The list of git signatures to process includes duplicates (to get the frequence), then commit_date and then commit hash. So, we pass from:

1907 to 45287 signatures for src-d and from 1sec to 60sec (CPU time) to process
57K to 1.77M signatures for digitalocean and from 3sec to forever (CPU time) to process

If we want to keep this feature, we might want to optimize this a bit.

Add progress bar on fetching people by SQL

We've run the app in the eng-demo environment. It worked, but it was hard for me and @warenlg to understand whether it hanged or not. We need to add a progress bar while we are fetching the results of the query.

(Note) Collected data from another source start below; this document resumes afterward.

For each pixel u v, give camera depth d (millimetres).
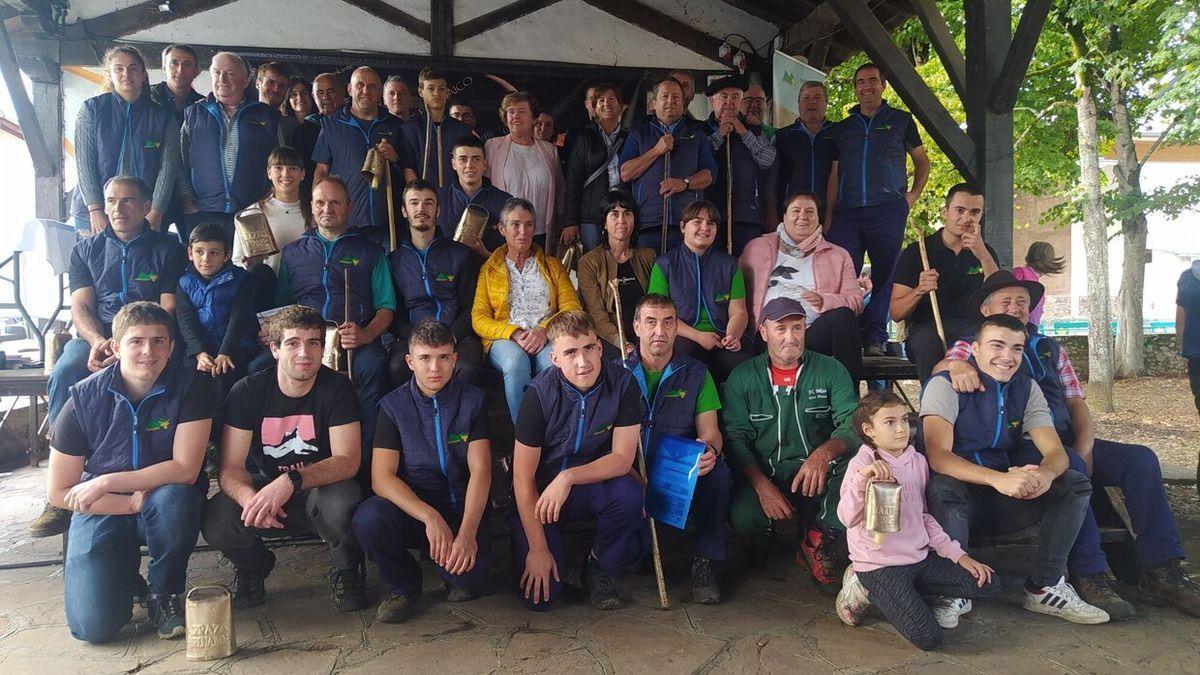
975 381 3270
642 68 7242
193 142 4684
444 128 5066
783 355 3631
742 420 3748
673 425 3668
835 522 3400
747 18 7312
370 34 6895
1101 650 2846
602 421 3311
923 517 2975
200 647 2799
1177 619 3123
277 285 4191
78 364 3789
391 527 3102
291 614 3252
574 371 3234
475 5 6977
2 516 5062
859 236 5195
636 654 2842
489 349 4141
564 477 3168
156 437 3092
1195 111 9375
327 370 3365
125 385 3080
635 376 3623
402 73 7215
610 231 4336
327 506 3174
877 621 3154
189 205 4707
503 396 4543
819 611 3270
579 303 4383
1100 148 12953
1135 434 8133
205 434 3160
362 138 4879
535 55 7098
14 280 4961
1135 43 10109
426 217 4223
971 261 4281
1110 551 3527
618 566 3336
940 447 3189
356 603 3281
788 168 5281
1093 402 10062
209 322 3881
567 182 5105
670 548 4133
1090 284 10281
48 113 6652
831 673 2682
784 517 3463
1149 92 10938
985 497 3266
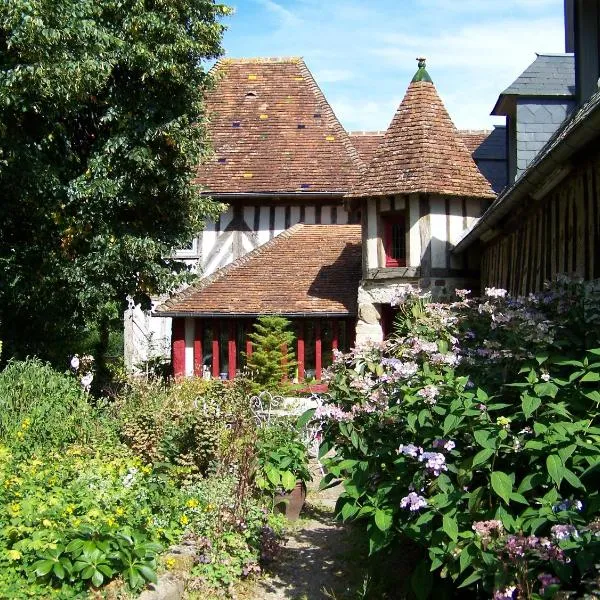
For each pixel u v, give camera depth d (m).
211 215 14.62
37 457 6.62
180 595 5.19
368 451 5.09
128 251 12.76
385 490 4.72
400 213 15.32
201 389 9.90
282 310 15.97
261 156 19.77
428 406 4.42
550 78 12.51
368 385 5.34
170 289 14.00
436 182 14.84
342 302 16.14
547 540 3.45
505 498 3.75
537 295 5.52
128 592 4.73
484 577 3.73
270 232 18.98
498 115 13.68
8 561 4.73
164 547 5.76
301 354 16.25
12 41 10.63
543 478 3.85
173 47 12.67
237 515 6.37
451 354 5.03
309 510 8.27
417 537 4.32
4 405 8.10
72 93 11.55
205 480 6.96
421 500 4.11
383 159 15.51
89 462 6.54
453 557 3.96
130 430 7.68
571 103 12.42
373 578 5.81
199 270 17.48
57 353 13.95
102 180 12.48
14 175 11.81
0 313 12.98
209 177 19.17
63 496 5.57
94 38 11.74
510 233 10.66
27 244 12.88
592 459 3.76
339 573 6.13
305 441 9.54
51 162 12.79
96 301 13.19
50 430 7.75
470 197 15.09
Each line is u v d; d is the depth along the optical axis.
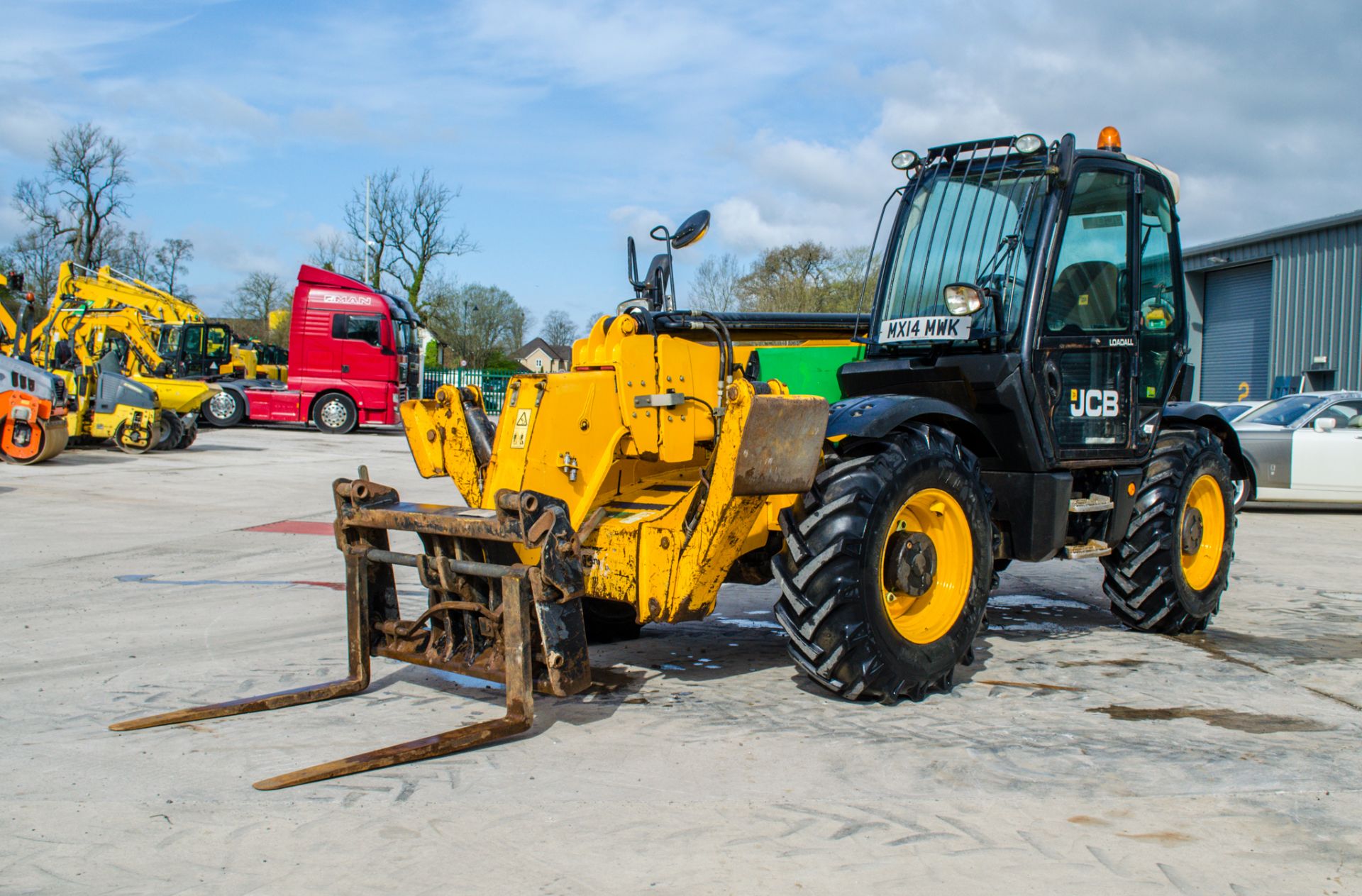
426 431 4.56
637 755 3.43
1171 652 5.01
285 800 3.02
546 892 2.46
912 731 3.70
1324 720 3.88
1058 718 3.88
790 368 5.06
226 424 23.48
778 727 3.74
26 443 13.59
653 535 3.85
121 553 7.60
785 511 3.98
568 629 3.49
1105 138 5.05
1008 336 4.61
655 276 4.62
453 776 3.22
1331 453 11.05
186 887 2.49
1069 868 2.60
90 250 45.41
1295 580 7.14
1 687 4.22
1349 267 21.55
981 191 4.88
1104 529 5.04
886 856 2.66
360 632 4.08
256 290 58.69
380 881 2.52
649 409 4.22
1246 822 2.91
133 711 3.91
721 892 2.46
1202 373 26.25
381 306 23.00
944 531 4.27
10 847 2.71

Specifically, at https://github.com/src-d/eee-identity-matching/blob/master/people.go#L323 we should print a counter with fmt.Fprintf(os.Stderr, "%d\r", index + 1).

Gather quality metrics

Much like we already do in style-analyzer, we need to gather and report the quality metrics:

How many blacklisted names found. Emails, too.
How many raw persons found. Averages.
Graph metrics.
Result metrics: count, averages, precision, recall, f1, etc.
Pretty much everything else we can measure.

We should output them to a JSON (single line) in stdout.
We need to ensure that the regular logs are written to stderr.

Incremental operation support

EPIC: src-d/backlog#1435

identity-matching already caches the raw input data. In order to be able to run continuously, we still miss the following:

Running loop.
Generating diff to the previous results.
Running src-d/parquetry as a service.
Supporting diffs in src-d/parquetry: this means supporting removing records.

Study how the quality depends on the hard identity size limit

One of the ways how to erase bots which were not excluded by the blacklist is to set a hard size threshold. That is if the number of unique names is bigger than, say, 100, we do something, e.g. drop completely or split.

This issue is about plotting the dependency of our quality metrics from the size threshold when we drop.

Update Design Document

there were some changes in the algorithm and input-output formats that should be reflected in Design Document.

Add another output format: Postgres

Santi said that if we were able to write the results directly to Postgres then it would greatly simplify the deployment. So we should ask for

output format - "parquet" or "postgres"
postgres host
postgres port
postgres user
postgres password
postgres db
postgres table

in the command line and write our results there.

The list of popular names is too large

Currently when running match-identities, we use a pre-compiled list of popular names.

This list is very large: 55659 names and it includes names that are obviously not popular: emanuele caprioli, ludovic menthiller, thomas flahault, bryce cuthriell, ... etc

It looks like hyperopt has been running on a huge dataset that is not representative to the real use case, whereas the design document says that the use case of identity-matching should be one organization with less than 10k devs and repos. Thus, it looks like we have to lower the threshold and recompile the list.

Consider committer data, not just commit author

A commit has a commit author and committer. They may be the same or not. It seems we are currently using only author data and not committer.